### [Exercise instructions]
Filter the entries for the word "reducing". Copy each line in which it occurs.

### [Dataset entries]
____
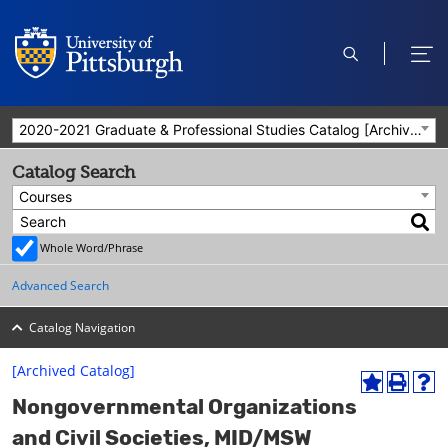
open
ope
search
men
2020-2021 Graduate & Professional Studies Catalog [Archived Catalog]
Catalog Search
Courses
Whole Word/Phrase
Advanced Search
Catalog Navigation
[Archived Catalog]
A
P
H
Nongovernmental Organizations
d
r
e
d
i
l
and Civil Societies, MID/MSW
t
n
p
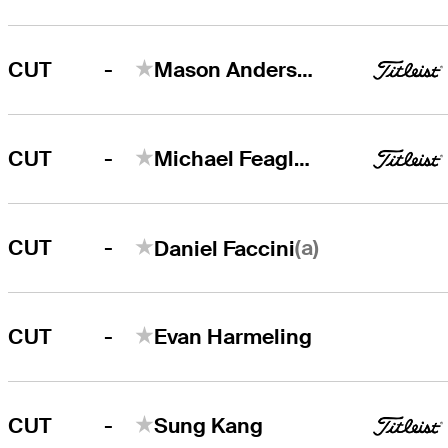
-
CUT
Mason Andersen
-
CUT
Michael Feagles
-
(a)
CUT
Daniel Faccini
-
CUT
Evan Harmeling
-
CUT
Sung Kang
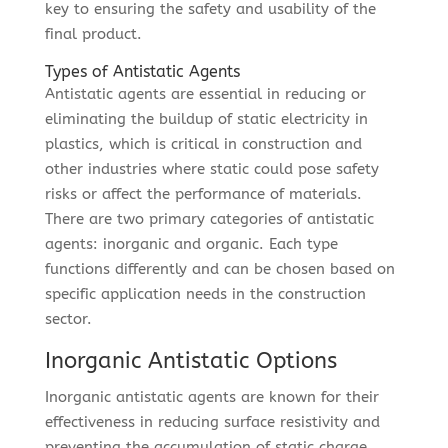
key to ensuring the safety and usability of the
final product.
Types of Antistatic Agents
Antistatic agents are essential in reducing or
eliminating the buildup of static electricity in
plastics, which is critical in construction and
other industries where static could pose safety
risks or affect the performance of materials.
There are two primary categories of antistatic
agents: inorganic and organic. Each type
functions differently and can be chosen based on
specific application needs in the construction
sector.
Inorganic Antistatic Options
Inorganic antistatic agents are known for their
effectiveness in reducing surface resistivity and
preventing the accumulation of static charge.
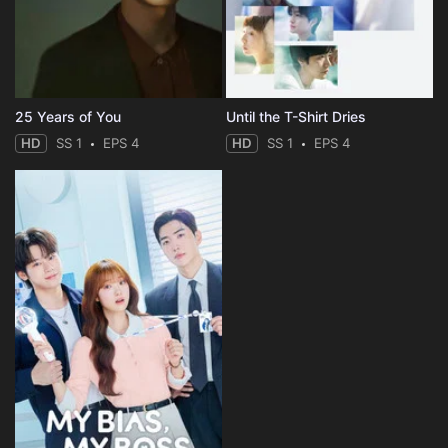
25 Years of You
Until the T-Shirt Dries
HD
SS 1
EPS 4
HD
SS 1
EPS 4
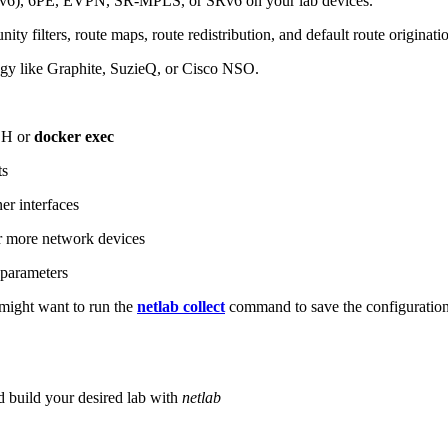
6), 6PE, EVPN, SR-MPLS, or SRv6 on your lab devices.
ity filters, route maps, route redistribution, and default route originati
logy like Graphite, SuzieQ, or Cisco NSO.
SH or
docker exec
ts
r interfaces
 more network devices
parameters
ight want to run the
netlab collect
command to save the configuratio
d build your desired lab with
netlab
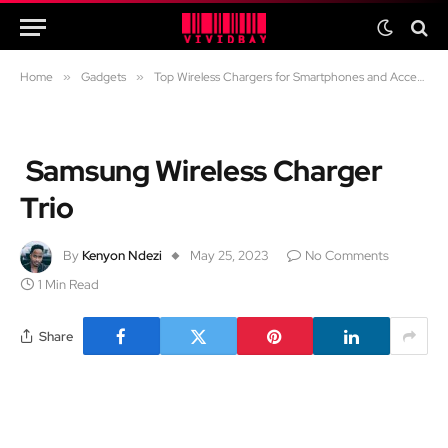
Home
»
Gadgets
»
Top Wireless Chargers for Smartphones and Accessories
Samsung Wireless Charger
Trio
By
Kenyon Ndezi
May 25, 2023
No Comments
1 Min Read
Share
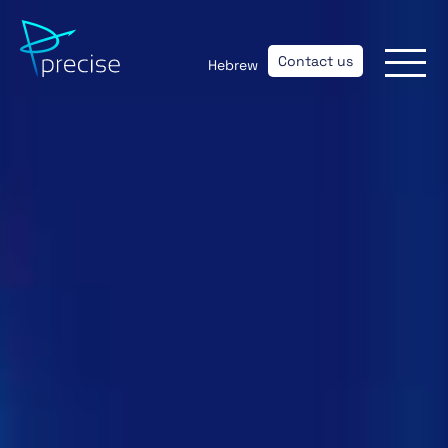
Contact us
Hebrew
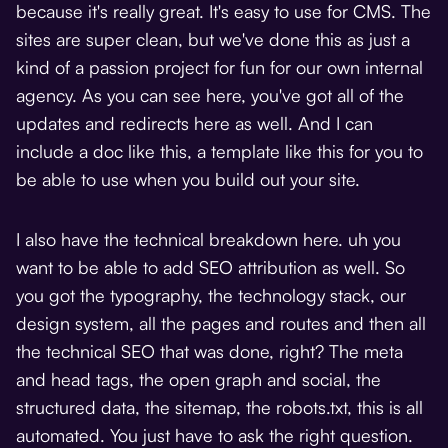
because it's really great. It's easy to use for CMS. The
sites are super clean, but we've done this as just a
kind of a passion project for fun for our own internal
agency. As you can see here, you've got all of the
updates and redirects here as well. And I can
include a doc like this, a template like this for you to
be able to use when you build out your site.
I also have the technical breakdown here. uh you
want to be able to add SEO attribution as well. So
you got the typography, the technology stack, our
design system, all the pages and routes and then all
the technical SEO that was done, right? The meta
and head tags, the open graph and social, the
structured data, the sitemap, the robots.txt, this is all
automated. You just have to ask the right question.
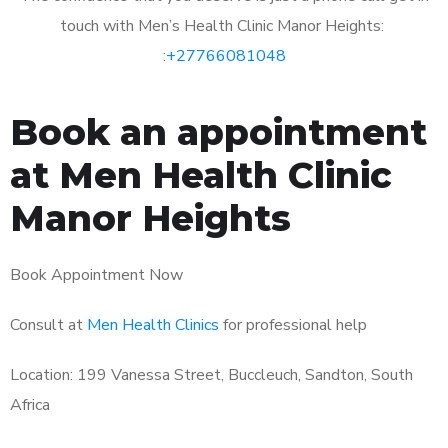
touch with Men’s Health Clinic Manor Heights:
:
+27766081048
Book an appointment
at Men Health Clinic
Manor Heights
Book Appointment Now
Consult at
Men Health Clinics
for professional help
Location: 199 Vanessa Street, Buccleuch, Sandton, South
Africa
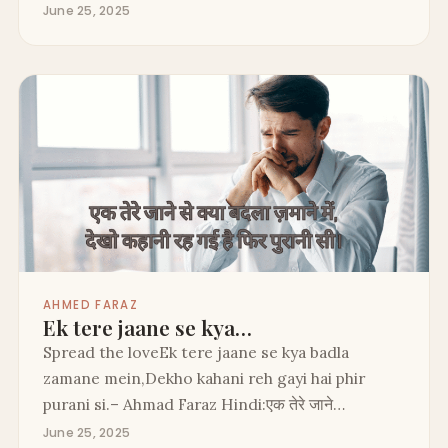
June 25, 2025
AHMED FARAZ
Ek tere jaane se kya…
Spread the loveEk tere jaane se kya badla
zamane mein,Dekho kahani reh gayi hai phir
purani si.– Ahmad Faraz Hindi:एक तेरे जाने…
June 25, 2025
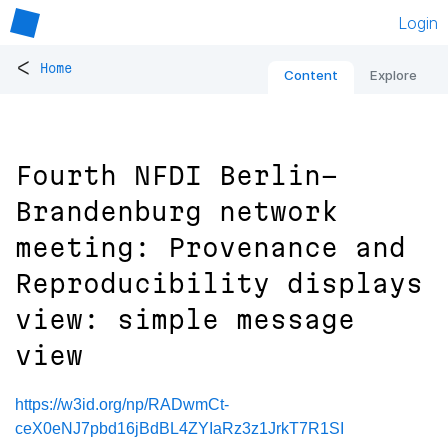
Login
<
Home
Content
Explore
Fourth NFDI Berlin-
Brandenburg network
meeting: Provenance and
Reproducibility displays
view: simple message
view
https://w3id.org/np/RADwmCt-
ceX0eNJ7pbd16jBdBL4ZYIaRz3z1JrkT7R1SI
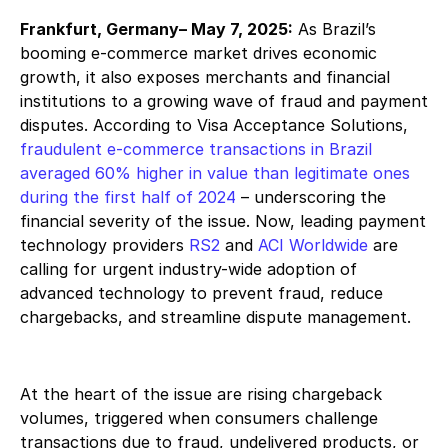
Frankfurt, Germany
– May 7, 2025:
As Brazil’s
booming e-commerce market drives economic
growth, it also exposes merchants and financial
institutions to a growing wave of fraud and payment
disputes. According to Visa Acceptance Solutions,
fraudulent e-commerce transactions in Brazil
averaged 60% higher in value than legitimate ones
during the first half of 2024
– underscoring the
financial severity of the issue. Now, leading payment
technology providers
RS2
and
ACI Worldwide
are
calling for urgent industry-wide adoption of
advanced technology to prevent fraud, reduce
chargebacks, and streamline dispute management.
At the heart of the issue are rising chargeback
volumes, triggered when consumers challenge
transactions due to fraud, undelivered products, or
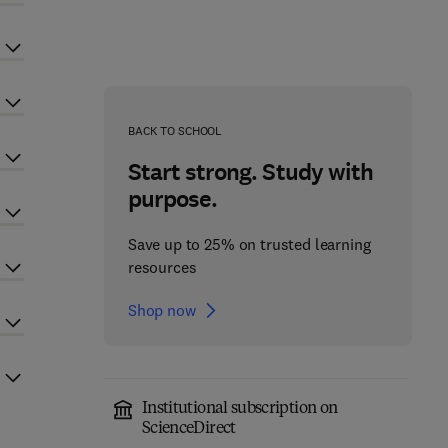
BACK TO SCHOOL
Start strong. Study with
purpose.
Save up to 25% on trusted learning
resources
Shop now
Institutional subscription on
ScienceDirect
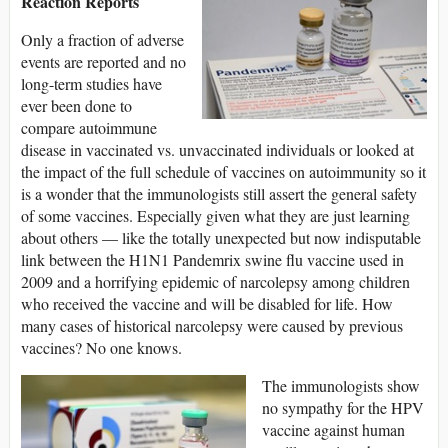
Reaction Reports
Only a fraction of adverse
events are reported and no
long-term studies have
ever been done to
compare autoimmune
disease in vaccinated vs. unvaccinated individuals or looked at
the impact of the full schedule of vaccines on autoimmunity so it
is a wonder that the immunologists still assert the general safety
of some vaccines. Especially given what they are just learning
about others — like the totally unexpected but now indisputable
link between the H1N1 Pandemrix swine flu vaccine used in
2009 and a horrifying epidemic of narcolepsy among children
who received the vaccine and will be disabled for life. How
many cases of historical narcolepsy were caused by previous
vaccines? No one knows.
The immunologists show
no sympathy for the HPV
vaccine against human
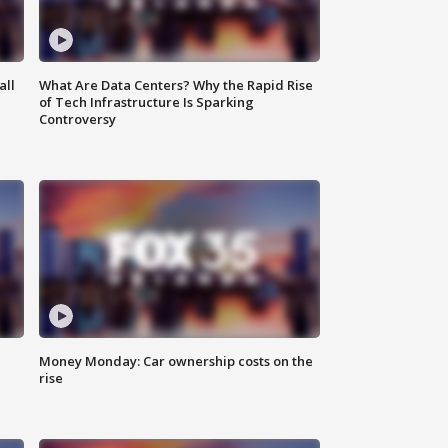
all
What Are Data Centers? Why the Rapid Rise
of Tech Infrastructure Is Sparking
Controversy
Money Monday: Car ownership costs on the
rise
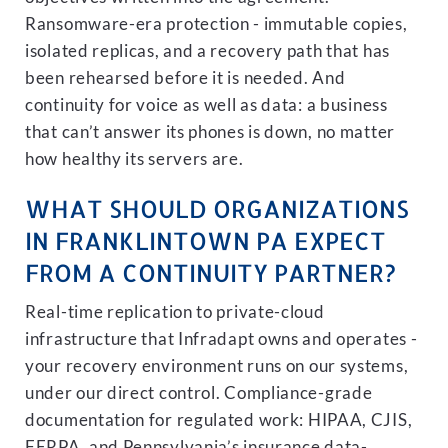
Ransomware-era protection - immutable copies,
isolated replicas, and a recovery path that has
been rehearsed before it is needed. And
continuity for voice as well as data: a business
that can’t answer its phones is down, no matter
how healthy its servers are.
WHAT SHOULD ORGANIZATIONS
IN FRANKLINTOWN PA EXPECT
FROM A CONTINUITY PARTNER?
Real-time replication to private-cloud
infrastructure that Infradapt owns and operates -
your recovery environment runs on our systems,
under our direct control. Compliance-grade
documentation for regulated work: HIPAA, CJIS,
FERPA, and Pennsylvania’s insurance data-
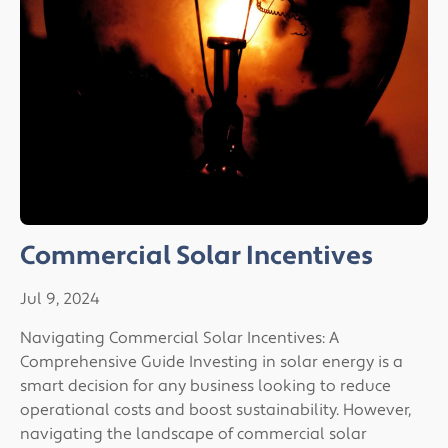
Commercial Solar Incentives
Jul 9, 2024
Navigating Commercial Solar Incentives: A
Comprehensive Guide Investing in solar energy is a
smart decision for any business looking to reduce
operational costs and boost sustainability. However,
navigating the landscape of commercial solar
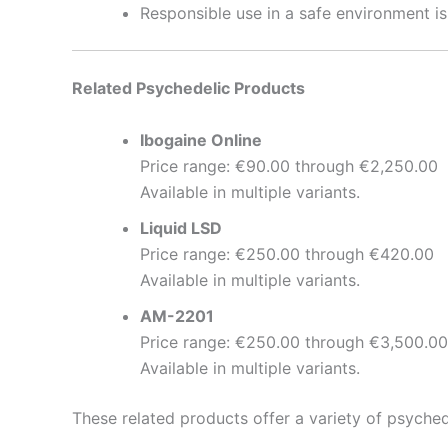
Responsible use in a safe environment i
Related Psychedelic Products
Ibogaine Online
Price range: €90.00 through €2,250.00
Available in multiple variants.
Liquid LSD
Price range: €250.00 through €420.00
Available in multiple variants.
AM-2201
Price range: €250.00 through €3,500.00
Available in multiple variants.
These related products offer a variety of psyched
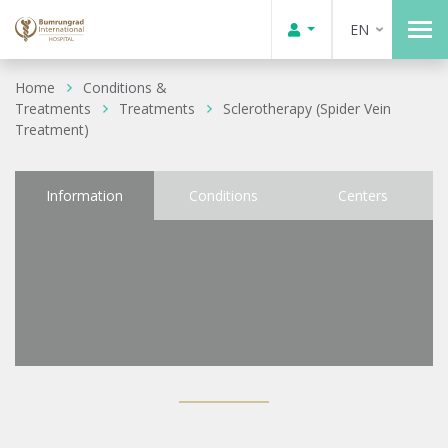
EN
Home
Conditions &
Treatments
Treatments
Sclerotherapy (Spider Vein
Treatment)
Information
Conditions
Centers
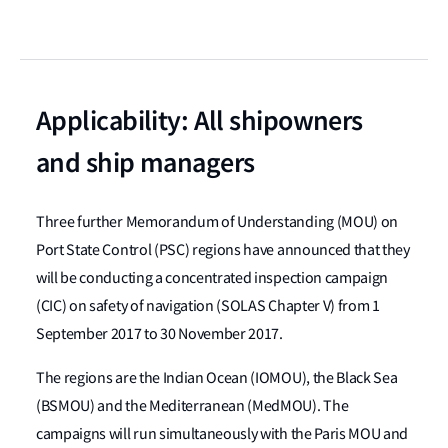
Applicability: All shipowners
and ship managers
Three further Memorandum of Understanding (MOU) on
Port State Control (PSC) regions have announced that they
will be conducting a concentrated inspection campaign
(CIC) on safety of navigation (SOLAS Chapter V) from 1
September 2017 to 30 November 2017.
The regions are the Indian Ocean (IOMOU), the Black Sea
(BSMOU) and the Mediterranean (MedMOU). The
campaigns will run simultaneously with the Paris MOU and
____
### [Task output]
Antistatic agents are essential in reducing or
effectiveness in reducing surface resistivity and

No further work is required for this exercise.